The teacher's son has chronic idiopathic thrombocytopenic purpura (ITP) which means that his body does not produce enough platelets.  He has had many severe bleeding episodes.  There is no treatment for this condition.  The teacher was told two years ago that he would not survive another year, but she sought help from outside traditional medicine -- both ayurvedic and homeopathic.  The homeopathy seems to be working, although the course of ITP is totally variable and he could be in a period of naturally higher platelet production.
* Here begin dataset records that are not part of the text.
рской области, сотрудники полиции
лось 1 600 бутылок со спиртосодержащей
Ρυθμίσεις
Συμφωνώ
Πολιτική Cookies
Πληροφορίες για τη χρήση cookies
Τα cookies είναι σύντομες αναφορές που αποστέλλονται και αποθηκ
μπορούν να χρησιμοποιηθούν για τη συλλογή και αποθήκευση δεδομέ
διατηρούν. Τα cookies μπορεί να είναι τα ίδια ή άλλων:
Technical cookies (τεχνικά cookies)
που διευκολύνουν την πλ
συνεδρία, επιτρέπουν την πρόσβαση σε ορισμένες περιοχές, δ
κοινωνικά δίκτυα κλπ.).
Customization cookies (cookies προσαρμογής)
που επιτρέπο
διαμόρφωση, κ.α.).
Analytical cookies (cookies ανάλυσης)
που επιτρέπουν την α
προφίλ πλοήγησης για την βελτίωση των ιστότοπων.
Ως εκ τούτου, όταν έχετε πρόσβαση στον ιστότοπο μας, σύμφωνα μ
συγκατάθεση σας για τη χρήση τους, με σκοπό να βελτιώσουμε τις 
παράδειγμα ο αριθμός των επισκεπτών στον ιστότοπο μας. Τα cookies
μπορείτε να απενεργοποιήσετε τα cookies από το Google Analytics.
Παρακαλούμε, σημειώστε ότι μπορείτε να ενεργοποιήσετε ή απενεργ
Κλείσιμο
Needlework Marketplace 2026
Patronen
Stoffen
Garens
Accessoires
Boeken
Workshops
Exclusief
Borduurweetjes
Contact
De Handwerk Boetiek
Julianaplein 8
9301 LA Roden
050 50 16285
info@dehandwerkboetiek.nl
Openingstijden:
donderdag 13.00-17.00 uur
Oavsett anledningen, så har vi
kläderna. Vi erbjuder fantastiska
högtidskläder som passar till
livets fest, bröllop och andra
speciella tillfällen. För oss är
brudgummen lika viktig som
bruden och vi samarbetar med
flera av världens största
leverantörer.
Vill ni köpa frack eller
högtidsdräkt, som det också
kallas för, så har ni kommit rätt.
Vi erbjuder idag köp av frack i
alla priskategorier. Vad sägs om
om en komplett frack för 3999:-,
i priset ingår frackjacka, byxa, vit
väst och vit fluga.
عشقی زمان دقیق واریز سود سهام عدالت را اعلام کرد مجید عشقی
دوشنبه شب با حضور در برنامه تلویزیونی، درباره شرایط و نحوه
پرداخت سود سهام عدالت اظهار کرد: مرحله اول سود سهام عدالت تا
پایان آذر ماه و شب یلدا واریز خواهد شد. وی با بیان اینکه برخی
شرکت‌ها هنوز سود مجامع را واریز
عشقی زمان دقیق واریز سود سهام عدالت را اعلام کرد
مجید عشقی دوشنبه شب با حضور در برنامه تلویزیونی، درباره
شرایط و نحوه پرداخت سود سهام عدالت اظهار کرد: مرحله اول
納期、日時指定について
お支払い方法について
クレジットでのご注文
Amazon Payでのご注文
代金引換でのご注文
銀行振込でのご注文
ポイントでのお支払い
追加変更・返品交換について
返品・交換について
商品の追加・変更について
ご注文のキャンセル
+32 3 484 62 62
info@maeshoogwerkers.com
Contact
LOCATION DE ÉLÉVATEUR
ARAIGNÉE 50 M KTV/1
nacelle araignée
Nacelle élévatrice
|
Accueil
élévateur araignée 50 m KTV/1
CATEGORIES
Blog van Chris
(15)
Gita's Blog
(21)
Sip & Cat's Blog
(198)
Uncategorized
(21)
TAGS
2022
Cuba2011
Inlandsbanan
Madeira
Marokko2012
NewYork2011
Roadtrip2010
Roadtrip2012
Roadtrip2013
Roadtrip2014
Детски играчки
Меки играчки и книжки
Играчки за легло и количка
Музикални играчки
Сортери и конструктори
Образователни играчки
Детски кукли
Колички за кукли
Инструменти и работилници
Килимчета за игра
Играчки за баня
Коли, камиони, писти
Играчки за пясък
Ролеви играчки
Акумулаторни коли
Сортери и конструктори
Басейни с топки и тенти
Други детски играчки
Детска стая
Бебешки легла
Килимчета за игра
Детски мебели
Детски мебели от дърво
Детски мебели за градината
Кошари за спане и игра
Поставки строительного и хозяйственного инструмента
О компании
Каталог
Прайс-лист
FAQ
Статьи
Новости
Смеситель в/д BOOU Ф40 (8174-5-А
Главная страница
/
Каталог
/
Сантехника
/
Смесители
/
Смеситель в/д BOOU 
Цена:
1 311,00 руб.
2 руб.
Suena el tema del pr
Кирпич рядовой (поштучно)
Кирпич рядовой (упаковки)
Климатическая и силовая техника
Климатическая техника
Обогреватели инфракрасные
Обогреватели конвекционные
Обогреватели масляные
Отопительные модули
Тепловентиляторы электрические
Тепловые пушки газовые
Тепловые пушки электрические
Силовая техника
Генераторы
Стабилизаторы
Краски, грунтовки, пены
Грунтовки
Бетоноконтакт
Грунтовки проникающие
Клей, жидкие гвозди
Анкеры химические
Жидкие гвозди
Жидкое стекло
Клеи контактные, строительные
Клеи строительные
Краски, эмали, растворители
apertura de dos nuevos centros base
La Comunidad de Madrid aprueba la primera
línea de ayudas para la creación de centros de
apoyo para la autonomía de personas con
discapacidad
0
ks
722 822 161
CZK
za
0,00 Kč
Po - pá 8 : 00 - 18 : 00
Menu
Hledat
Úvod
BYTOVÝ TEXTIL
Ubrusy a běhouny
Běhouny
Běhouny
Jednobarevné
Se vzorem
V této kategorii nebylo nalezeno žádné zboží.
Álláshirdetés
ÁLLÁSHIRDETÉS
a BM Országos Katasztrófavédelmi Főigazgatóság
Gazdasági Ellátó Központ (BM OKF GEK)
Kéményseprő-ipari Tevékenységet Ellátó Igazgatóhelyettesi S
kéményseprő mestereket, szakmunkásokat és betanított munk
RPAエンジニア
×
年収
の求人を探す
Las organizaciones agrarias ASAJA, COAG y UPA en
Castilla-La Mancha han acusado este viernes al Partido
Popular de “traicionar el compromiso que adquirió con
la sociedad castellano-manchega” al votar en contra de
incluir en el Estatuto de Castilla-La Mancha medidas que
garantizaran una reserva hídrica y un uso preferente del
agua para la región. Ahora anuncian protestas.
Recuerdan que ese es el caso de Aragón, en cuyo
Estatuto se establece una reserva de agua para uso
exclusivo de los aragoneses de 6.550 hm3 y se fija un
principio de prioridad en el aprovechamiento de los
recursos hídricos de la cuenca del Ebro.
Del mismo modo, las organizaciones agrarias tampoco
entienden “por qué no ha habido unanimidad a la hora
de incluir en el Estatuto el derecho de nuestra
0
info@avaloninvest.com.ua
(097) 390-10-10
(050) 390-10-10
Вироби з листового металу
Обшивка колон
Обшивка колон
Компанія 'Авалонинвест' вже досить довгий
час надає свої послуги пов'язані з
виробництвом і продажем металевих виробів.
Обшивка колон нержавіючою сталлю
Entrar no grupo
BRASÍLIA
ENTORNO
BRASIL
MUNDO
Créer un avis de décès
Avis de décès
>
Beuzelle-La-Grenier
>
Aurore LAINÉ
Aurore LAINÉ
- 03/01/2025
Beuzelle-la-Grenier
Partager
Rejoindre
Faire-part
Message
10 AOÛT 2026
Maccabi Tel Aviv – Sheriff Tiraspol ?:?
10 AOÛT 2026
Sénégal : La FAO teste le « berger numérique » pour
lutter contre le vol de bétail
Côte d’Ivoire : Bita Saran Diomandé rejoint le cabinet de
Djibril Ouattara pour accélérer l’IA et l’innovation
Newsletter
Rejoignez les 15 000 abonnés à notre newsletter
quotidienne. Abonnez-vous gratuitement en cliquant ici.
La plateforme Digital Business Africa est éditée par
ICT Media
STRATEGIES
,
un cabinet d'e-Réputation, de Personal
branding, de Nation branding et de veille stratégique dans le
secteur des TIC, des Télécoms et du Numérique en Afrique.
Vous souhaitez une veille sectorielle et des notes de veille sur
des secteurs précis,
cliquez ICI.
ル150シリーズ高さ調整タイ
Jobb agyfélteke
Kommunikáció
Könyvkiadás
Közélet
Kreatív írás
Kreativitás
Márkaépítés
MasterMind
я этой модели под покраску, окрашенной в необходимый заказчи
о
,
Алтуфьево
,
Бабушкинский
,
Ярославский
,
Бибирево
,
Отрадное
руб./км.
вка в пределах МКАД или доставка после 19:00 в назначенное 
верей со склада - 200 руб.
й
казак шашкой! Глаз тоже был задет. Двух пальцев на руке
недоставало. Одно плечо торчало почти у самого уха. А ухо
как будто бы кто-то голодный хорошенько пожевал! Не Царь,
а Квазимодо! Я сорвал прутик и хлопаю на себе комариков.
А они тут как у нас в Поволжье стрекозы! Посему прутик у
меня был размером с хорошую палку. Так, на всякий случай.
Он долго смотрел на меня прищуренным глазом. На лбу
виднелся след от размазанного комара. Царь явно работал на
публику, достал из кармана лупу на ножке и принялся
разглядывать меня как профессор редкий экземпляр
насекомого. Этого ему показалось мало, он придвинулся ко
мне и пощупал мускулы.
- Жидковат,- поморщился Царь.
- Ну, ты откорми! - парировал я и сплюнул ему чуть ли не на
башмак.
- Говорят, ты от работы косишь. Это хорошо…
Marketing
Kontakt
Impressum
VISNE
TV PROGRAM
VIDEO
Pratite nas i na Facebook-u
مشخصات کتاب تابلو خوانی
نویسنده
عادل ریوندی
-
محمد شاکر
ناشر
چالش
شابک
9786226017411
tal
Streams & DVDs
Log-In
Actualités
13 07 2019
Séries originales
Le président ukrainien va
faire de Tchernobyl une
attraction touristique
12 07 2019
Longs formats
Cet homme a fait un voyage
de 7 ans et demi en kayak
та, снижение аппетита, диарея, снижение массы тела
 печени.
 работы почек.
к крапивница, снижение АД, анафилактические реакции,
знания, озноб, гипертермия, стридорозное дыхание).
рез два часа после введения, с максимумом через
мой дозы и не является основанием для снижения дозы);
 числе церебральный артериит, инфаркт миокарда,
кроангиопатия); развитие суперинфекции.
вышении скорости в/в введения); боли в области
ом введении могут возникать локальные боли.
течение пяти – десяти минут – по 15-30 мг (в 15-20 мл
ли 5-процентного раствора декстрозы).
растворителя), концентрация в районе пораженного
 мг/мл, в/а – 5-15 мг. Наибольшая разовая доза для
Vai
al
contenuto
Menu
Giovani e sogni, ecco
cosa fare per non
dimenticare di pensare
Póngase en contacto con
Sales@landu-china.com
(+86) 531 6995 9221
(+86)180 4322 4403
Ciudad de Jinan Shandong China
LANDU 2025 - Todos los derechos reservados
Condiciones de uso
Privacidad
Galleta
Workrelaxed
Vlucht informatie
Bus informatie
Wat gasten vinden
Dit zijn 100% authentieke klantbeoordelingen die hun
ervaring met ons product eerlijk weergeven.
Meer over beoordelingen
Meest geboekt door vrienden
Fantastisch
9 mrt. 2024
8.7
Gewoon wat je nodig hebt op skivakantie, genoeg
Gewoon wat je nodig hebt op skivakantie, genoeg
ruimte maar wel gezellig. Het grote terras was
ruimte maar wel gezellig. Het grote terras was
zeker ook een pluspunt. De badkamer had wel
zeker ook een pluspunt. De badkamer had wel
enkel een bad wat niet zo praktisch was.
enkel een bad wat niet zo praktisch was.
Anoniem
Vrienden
Many of the people here at Shishur Sevay have met the teacher's son and when they met Peter they were amazed at the resemblance.  Peter's blood disorder is much more serious, though.  He has failure of all 3 blood lines: white cells, red cells AND platelets.  We found out last week that his test for Fanconi's Anemia surprisingly came back NEGATIVE.  This is a bit surprising with all of his manifestations that match Fanconi's, but not totally unexpected.  He DOES have some sort of genetic syndrome, but only two or three of them (like Fanconi's) actually have names.  We could do a chromosome study and identify exactly where the abnormalities are in his genome, but that would tell us nothing about his actual condition or prognosis.  The teacher's children have also been diagnosed with unnamed genetic syndromes.  Fanconi's is the most common, and even it is an extremely rare "orphan disease".

From what everyone is telling me, these types of disorders (known as autosomal recessive, meaning that both parents carry but do not suffer from the disorder) are more common in India than many other places.  This is due to a higher level of consanguinity between husbands and wives.  The caste system (which includes 4 major castes and thousands of subcastes) has led to a high degree of "inbreeding" across decades and centuries.  When a random mutation occurs, some of the "founder's" progeny will carry it.  As the generations accumulate, the mutation will spread within the community and eventually two people with the mutation will marry.  Then there is a one in four chance that each of their children will suffer from the full-blown genetic syndrome.

The role of consanguity in genetic syndromes is also exemplified by the Amish in America, Ashkenazi Jews the world over, and Afrikaaners in South Africa.  All of these groups have a much higher incidence of named and unnamed genetic disorders in their populations.

None of this really affects Peter's outlook.  His bone marrow has failed, only 5% of his marrow cells are still present, and he will not likely survive too long.  Right now he is still entirely asymptomatic, quite amazingly so.  I had expected to see more tiredness due to his severe anemia, but his stamina seems to be the same as it's always been.  We just have to go from day to day and make the most of every moment we have.

Peter continues to touch everyone's hearts here.  When he reaches out to others, they immediately reach back to him with a warm smile and kind words.  He is so proud that he is back here with "his people".  My traveling companions and I frequently stop and look at each other in amazement as he makes friends with yet another stranger.  I have so many tales to tell!

Tomorrow we will go to Peter's orphanage (Society for Indian Child Welfare) where everyone is waiting joyfully to welcome him home.  He can't wait to slip into his favorite golden kurta-pyjama and present himself at their door.

More soon -- photos, anecdotes and ruminations.  This trip has gone so fast!